**How to complete this task:** From the line that contains "Kundeanmeldelser af glødende" through the end of the records below, write out each line exactly as it appears, but not the pictures.

Data items
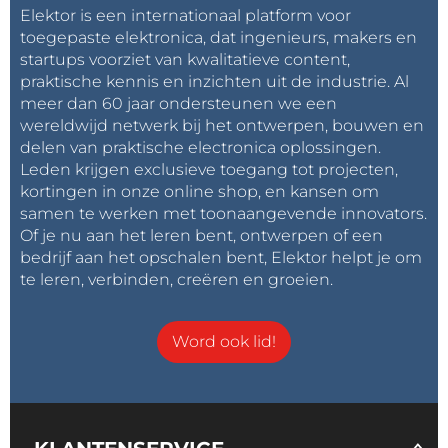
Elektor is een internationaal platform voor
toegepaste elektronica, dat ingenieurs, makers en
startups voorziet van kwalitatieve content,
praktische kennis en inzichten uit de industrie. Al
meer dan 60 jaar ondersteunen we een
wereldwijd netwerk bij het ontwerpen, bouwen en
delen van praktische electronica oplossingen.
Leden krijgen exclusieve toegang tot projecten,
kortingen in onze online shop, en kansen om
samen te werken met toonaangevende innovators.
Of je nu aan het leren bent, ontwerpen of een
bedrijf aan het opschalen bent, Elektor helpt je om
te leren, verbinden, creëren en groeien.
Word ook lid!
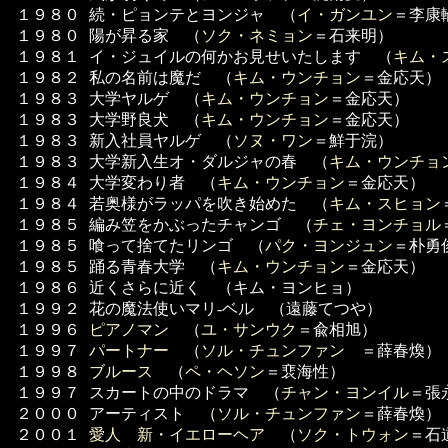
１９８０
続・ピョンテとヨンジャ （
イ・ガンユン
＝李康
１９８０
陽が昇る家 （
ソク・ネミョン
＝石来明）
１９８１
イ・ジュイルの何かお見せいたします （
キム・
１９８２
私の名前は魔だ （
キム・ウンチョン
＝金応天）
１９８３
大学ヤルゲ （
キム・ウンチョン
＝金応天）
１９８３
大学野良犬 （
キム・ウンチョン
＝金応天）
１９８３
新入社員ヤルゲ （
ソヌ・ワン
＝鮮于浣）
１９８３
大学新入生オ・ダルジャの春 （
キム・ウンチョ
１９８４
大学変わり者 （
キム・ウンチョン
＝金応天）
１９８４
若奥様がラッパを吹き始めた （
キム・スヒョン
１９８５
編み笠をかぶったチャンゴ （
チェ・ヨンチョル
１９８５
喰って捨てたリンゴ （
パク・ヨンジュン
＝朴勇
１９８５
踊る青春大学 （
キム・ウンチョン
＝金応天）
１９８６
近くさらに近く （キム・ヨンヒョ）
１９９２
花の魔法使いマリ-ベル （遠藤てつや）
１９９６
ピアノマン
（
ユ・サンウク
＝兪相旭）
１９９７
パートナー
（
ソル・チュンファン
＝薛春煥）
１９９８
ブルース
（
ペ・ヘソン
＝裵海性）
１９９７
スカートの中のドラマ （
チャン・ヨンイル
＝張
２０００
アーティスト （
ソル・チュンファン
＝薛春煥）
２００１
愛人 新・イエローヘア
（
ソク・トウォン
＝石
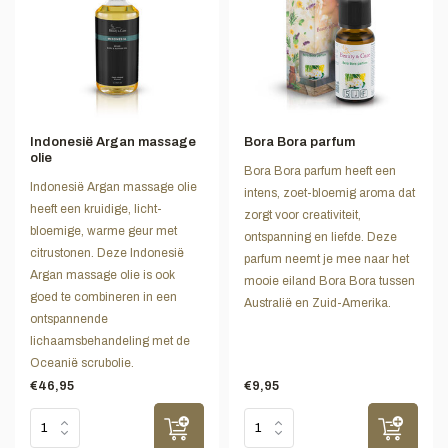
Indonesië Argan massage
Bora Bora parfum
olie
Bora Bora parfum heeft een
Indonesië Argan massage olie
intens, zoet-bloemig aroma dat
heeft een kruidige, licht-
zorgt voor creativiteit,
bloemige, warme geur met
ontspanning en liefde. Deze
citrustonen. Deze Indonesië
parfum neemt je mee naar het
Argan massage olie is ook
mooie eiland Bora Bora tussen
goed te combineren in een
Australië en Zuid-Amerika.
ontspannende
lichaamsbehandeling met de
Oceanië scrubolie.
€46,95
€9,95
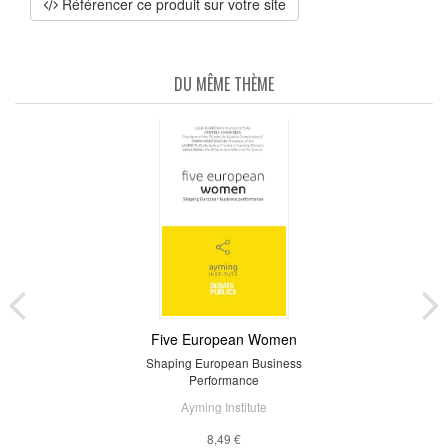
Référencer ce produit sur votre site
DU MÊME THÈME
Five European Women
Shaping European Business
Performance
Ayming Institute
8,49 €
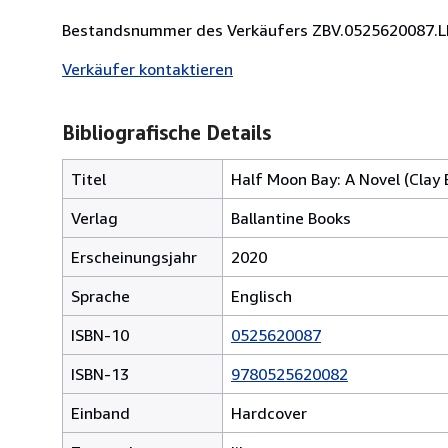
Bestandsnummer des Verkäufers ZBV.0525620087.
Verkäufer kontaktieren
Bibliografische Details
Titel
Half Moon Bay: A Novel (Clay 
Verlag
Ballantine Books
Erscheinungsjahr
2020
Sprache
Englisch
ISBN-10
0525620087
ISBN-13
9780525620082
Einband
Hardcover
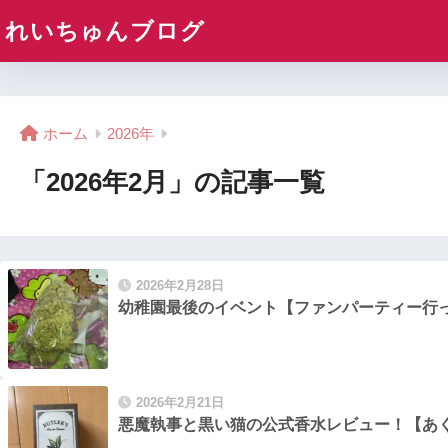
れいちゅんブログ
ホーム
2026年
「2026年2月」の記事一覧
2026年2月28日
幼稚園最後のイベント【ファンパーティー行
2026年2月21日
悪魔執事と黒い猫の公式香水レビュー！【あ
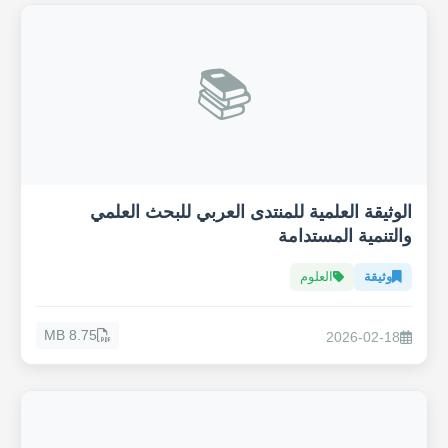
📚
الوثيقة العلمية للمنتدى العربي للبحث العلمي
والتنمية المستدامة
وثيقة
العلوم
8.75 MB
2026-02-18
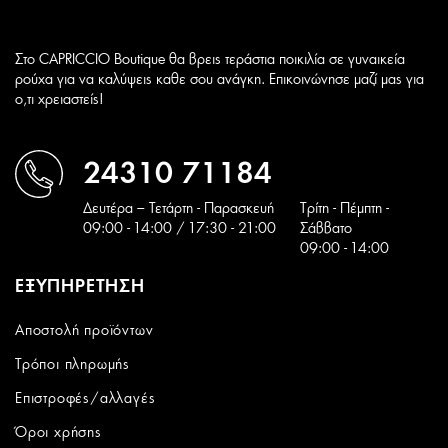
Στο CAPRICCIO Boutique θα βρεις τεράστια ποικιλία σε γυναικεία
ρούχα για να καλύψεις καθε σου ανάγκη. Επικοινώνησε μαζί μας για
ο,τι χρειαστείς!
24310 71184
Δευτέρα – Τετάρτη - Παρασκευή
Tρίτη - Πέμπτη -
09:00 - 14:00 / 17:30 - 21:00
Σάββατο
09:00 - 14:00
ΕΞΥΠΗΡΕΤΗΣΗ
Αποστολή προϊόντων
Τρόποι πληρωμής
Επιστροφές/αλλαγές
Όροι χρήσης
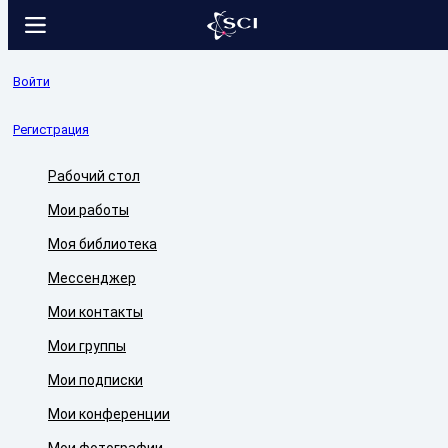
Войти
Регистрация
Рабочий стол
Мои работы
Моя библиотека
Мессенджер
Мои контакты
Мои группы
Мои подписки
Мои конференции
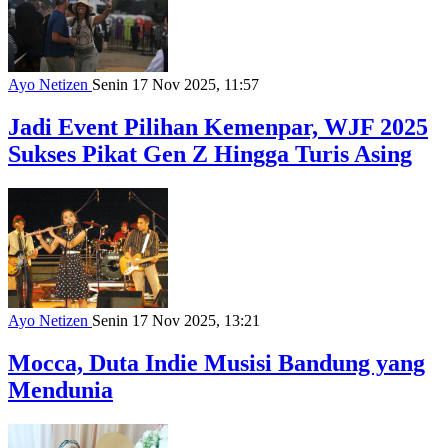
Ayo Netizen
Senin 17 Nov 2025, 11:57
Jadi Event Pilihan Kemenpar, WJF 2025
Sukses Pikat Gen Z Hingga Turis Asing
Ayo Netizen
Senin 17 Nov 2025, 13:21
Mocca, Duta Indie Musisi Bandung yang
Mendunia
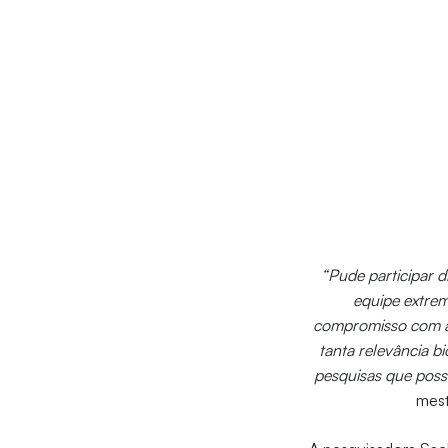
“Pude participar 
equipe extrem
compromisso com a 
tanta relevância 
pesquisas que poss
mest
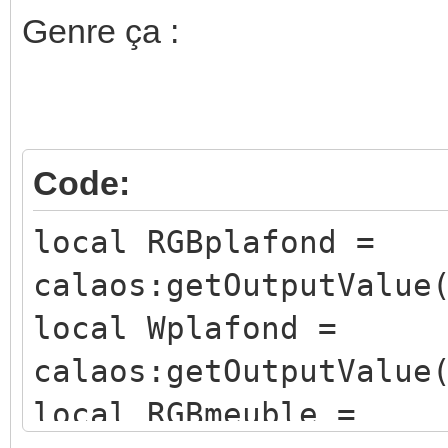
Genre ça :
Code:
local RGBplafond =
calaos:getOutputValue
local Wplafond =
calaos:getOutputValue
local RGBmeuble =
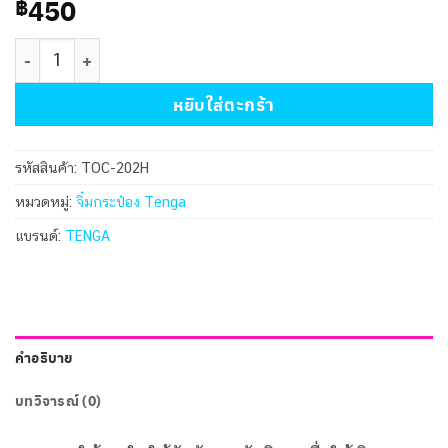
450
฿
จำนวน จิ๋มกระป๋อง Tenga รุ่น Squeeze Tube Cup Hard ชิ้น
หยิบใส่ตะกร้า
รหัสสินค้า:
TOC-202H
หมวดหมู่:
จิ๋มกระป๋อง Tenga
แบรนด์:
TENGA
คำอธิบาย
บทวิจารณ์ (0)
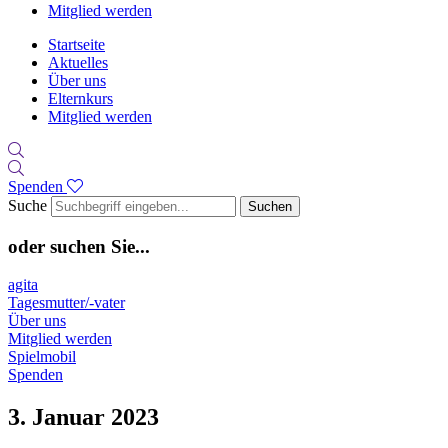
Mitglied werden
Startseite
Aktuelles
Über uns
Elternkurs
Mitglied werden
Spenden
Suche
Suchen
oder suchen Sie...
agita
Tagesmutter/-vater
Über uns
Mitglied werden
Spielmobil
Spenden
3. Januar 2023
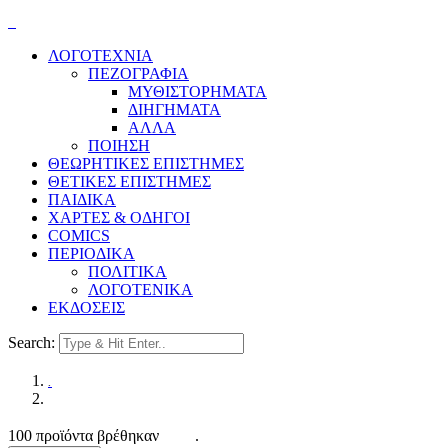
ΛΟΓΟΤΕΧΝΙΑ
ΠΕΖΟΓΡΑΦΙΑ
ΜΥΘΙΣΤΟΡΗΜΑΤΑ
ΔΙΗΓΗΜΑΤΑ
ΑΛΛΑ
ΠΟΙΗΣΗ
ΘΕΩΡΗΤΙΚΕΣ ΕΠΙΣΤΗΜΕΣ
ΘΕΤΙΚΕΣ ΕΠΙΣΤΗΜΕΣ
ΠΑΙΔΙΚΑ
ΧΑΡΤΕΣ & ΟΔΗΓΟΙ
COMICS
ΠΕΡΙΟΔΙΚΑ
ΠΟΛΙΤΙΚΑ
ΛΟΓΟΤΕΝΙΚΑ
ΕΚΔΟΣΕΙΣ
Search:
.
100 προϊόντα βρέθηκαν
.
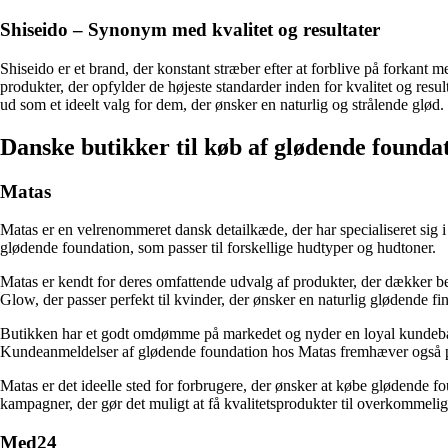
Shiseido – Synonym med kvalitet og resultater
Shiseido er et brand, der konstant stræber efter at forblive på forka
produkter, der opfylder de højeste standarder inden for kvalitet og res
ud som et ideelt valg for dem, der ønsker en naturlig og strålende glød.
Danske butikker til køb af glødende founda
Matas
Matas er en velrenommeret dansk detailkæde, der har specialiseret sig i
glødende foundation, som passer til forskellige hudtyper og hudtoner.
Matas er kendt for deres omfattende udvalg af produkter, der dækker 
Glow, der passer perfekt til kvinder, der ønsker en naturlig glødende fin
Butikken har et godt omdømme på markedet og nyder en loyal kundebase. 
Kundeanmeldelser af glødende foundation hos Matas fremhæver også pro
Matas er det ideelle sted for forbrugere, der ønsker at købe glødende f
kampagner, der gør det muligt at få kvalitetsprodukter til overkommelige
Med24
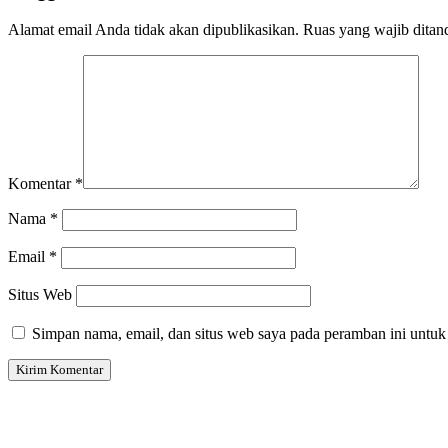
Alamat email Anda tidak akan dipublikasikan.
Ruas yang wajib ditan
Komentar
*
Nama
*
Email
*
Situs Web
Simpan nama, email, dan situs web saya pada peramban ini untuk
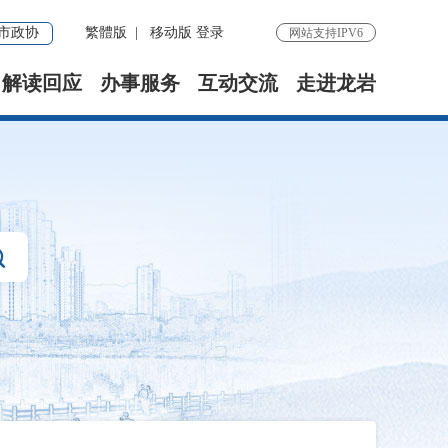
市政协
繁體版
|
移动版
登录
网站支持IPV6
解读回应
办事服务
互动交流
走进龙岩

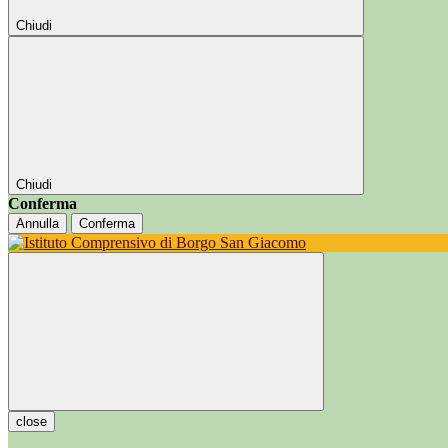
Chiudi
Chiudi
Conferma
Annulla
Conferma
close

**Result of this exercise:**
Kundeanmeldelser af glødende foundation hos Matas fremhæver også pro
Matas er det ideelle sted for forbrugere, der ønsker at købe glødende f
kampagner, der gør det muligt at få kvalitetsprodukter til overkommelige
Med24
Alamat email Anda tidak akan dipublikasikan.
Ruas yang wajib ditan
Komentar
*
Nama
*
Email
*
Situs Web
Simpan nama, email, dan situs web saya pada peramban ini untuk
市政协
繁體版
|
移动版
登录
网站支持IPV6
解读回应
办事服务
互动交流
走进龙岩

Chiudi
Chiudi
Conferma
Annulla
Conferma
close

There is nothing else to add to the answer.